:: Source passage ::
────────────────────

Many individuals see rental properties as an opportunity to diversify their income. However, the state of the housing market and other related costs are considerations. Would-be landlords must closely examine the pros vs. cons of that kind of venture.
If you’re considering buying residential property in order to create income from renters, you need to closely assess your cash flow, says Kenneth Chavis IV. He is a senior wealth counselor at Versant Capital Management.
“In general, investing in residential property for income purposes can be beneficial and in some cases even lucrative,” Chavis said. “A number of things need to be considered. One: really take a close look at the details of your cash flow — your income — and what you expect the income to be from the property you’re purchasing. [Don’t forget] other costs like maintenance, repairs, mortgage and insurance.”
Additionally, buyers need to do the math on whether they will manage the property themselves or hire a management company to handle many of those duties, he added.
As a landlord, you would also need to be prepared to bridge any gaps in renters, Chavis said.
“Can you bridge that gap in income and still make all your (mortgage) payments? Most people are renting on a 12-month lease term. I’d say at least three months is a good range to have saved. Right now in the rental market, I think that’s less of an issue due to demand.”
It is now more difficult for the average American to buy a home, he explained. Also, there are more renters in the marketplace. But due to this same factor – higher housing costs – Chavis sees the prospect of becoming a landlord as a better option for individuals who already have existing properties.
Properties You Already Own
It may be better to invest in fixing up an existing property and renting it out, than jumping in the market to buy with this explicit purpose, he explained, noting high interest rates.
The median U.S. home sale price is up 4.8% year-over-year at $396,000, according to June data from Redfin. Meanwhile, interest rates are at a 23-year high, with some policymakers signaling that rates could remain higher for longer due to inflation. Add to that the fact that there’s a shortage of “starter homes” in the country. Further, the price of building materials has also surged. This creates a dilemma for many Americans desiring to be homeowners.

────────────────────

:: Records provided ::
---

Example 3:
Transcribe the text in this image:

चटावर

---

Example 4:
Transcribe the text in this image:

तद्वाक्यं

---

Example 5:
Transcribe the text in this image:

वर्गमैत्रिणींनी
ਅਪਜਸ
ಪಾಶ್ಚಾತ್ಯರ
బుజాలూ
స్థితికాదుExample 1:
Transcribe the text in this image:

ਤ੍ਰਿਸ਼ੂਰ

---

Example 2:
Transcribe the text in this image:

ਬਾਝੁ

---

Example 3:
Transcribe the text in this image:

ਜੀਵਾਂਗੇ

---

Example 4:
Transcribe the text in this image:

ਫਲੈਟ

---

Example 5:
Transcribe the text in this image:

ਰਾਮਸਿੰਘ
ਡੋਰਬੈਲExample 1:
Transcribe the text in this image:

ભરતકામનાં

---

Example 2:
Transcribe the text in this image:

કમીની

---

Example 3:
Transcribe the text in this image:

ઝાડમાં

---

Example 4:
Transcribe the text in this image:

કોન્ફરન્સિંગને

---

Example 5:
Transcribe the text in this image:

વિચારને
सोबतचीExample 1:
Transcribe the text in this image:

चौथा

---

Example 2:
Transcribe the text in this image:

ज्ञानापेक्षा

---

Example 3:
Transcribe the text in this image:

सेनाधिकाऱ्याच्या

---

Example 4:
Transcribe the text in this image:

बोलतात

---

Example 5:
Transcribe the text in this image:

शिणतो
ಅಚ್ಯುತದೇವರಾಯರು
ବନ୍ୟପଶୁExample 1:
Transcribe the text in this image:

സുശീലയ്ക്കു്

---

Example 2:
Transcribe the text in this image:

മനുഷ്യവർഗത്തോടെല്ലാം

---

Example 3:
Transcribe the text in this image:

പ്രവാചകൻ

────────────────────

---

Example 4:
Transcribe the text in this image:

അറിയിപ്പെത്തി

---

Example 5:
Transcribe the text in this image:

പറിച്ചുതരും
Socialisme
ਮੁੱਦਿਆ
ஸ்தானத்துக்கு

────────────────────

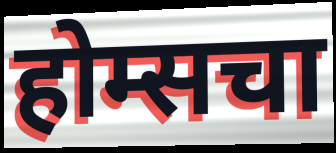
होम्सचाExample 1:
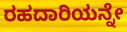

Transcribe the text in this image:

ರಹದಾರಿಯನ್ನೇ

────────────────────

:: Exercise aim ::
In the passage on rental properties, how many months of savings does Chavis call a good range to have for bridging gaps between renters?

:: Exercise response ::
At least three months.